Debbie Lebo has dealt with ignorance of diabetes, lack of support and medical specialists in Kona since Ricky was rushed to the emergency room with flu symptoms at age 2. He was in intensive care for two days and five more in the hospital.
"I had to become an expert and test blood sugars and give shots in order to bring my baby home," she said. She educated herself about the disease and flies Ricky to Honolulu for appointments with an endocrinologist every six months.
She said she has been networking through her computer the past 1 1/2 years for support. "Before that I was pretty much on my own. It's just hard; every day is tedious. It (diabetes) is life-threatening."
Ricky skateboards and plays hockey, so he gets a lot of exercise. But his diet must be controlled, and he cannot go to sleepovers because a lot of parents do not know about diabetes, his mother said.
"His blood sugar has to be checked six to seven times a day," she said, and he takes two or three insulin shots. His sugar level fell so low one night recently, she gave him orange juice and ice cream to raise it, then put him in bed with her to check him every hour.
"He's really been an angel about this," she said. "I know other kids have a hard time and don't want to comply."
However, he did have a rebellious streak a year ago, eating things in school that he should not, she said.

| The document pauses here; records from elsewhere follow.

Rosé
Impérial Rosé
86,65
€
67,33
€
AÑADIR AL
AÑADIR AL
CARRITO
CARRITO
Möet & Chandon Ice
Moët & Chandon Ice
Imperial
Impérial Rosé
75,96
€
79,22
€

"My heart just breaks every time I hear about another child being diagnosed. I really think the answer is funding. I know there's a cure out there."
Education also is important, she said, because many people do not understand the disease. "A lot of people think their child will get it if they play with Ricky."
She has tried to talk to all of his teachers and coaches and other parents about diabetes.
"As a parent, you never stop worrying," she said.
There are two types of diabetes.
95,000 in Hawaii
Type 1, known as juvenile diabetes, is a chronic, debilitating disease that occurs when a person's pancreas stops producing insulin.
It is usually, but not always, diagnosed in children.
Type 2 diabetes is usually diagnosed in adults whose bodies produce insulin but do not use it effectively.
Type 2 often can be controlled with diet and exercise.
Those with Type 1 diabetes must prick their fingers for blood to test their blood sugar and take multiple insulin injections daily.
About 95,000 Hawaii residents knowingly or unknowingly have the disease. Some 16 million Americans have it, with more than 5.4 million going undiagnosed.
Warning signs of Type 1 diabetes include extreme thirst, frequent urination, drowsiness, lethargy, sugar in urine, sudden changes in vision, an increase in appetite, sudden weight loss, fruity or sweet odor on breath, heavy, labored breathing, stupor or unconsciousness.
Complications can include blindness, heart attack, kidney failure, stroke, nerve damage and amputations.